→ **EXERCISE BRIEF**
Once the pictures are set aside, reproduce the entries below exactly.

(Before and after images)
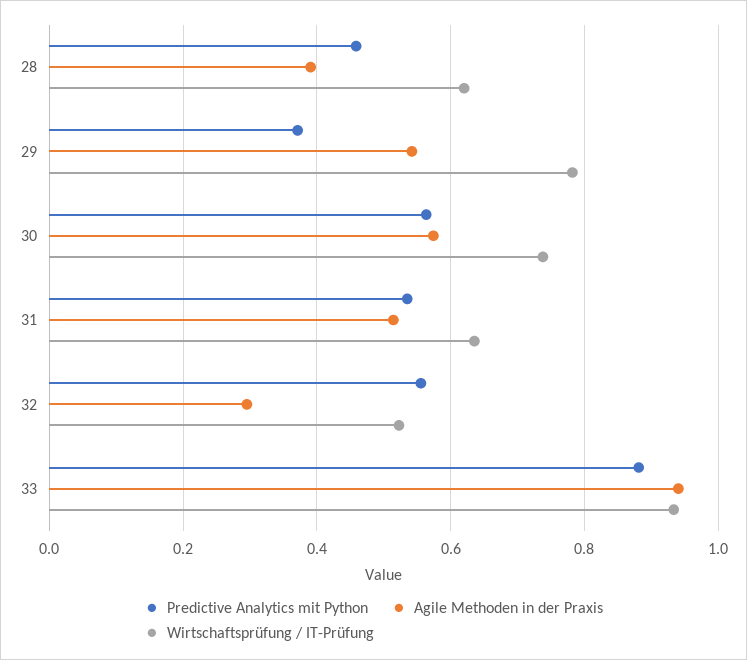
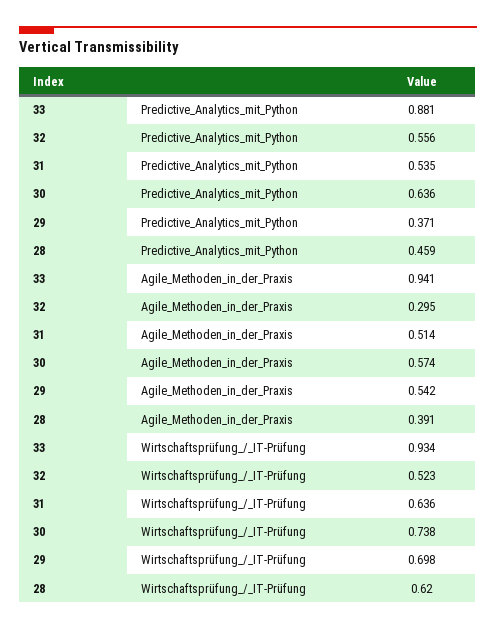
  {
    "Predictive Analytics mit Python": {
      "28": 0.459,
      "29": 0.371,
-     "30": 0.56,
+     "30": 0.636,
      "31": 0.535,
      "32": 0.556,
      "33": 0.881
    },
    "Agile Methoden in der Praxis": {
      "28": 0.391,
      "29": 0.542,
      "30": 0.574,
      "31": 0.514,
      "32": 0.295,
      "33": 0.941
    },
    "Wirtschaftsprüfung / IT-Prüfung": {
      "28": 0.62,
-     "29": 0.78,
+     "29": 0.698,
      "30": 0.738,
      "31": 0.636,
      "32": 0.523,
      "33": 0.934
    }
  }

→ **SOLUTION TO THE PROBLEM**
  {
    "Predictive Analytics mit Python": {
      "28": 0.459,
      "29": 0.371,
-     "30": 0.56,
+     "30": 0.636,
      "31": 0.535,
      "32": 0.556,
      "33": 0.881
    },
    "Agile Methoden in der Praxis": {
      "28": 0.391,
      "29": 0.542,
      "30": 0.574,
      "31": 0.514,
      "32": 0.295,
      "33": 0.941
    },
    "Wirtschaftsprüfung / IT-Prüfung": {
      "28": 0.62,
-     "29": 0.78,
+     "29": 0.698,
      "30": 0.738,
      "31": 0.636,
      "32": 0.523,
      "33": 0.934
    }
  }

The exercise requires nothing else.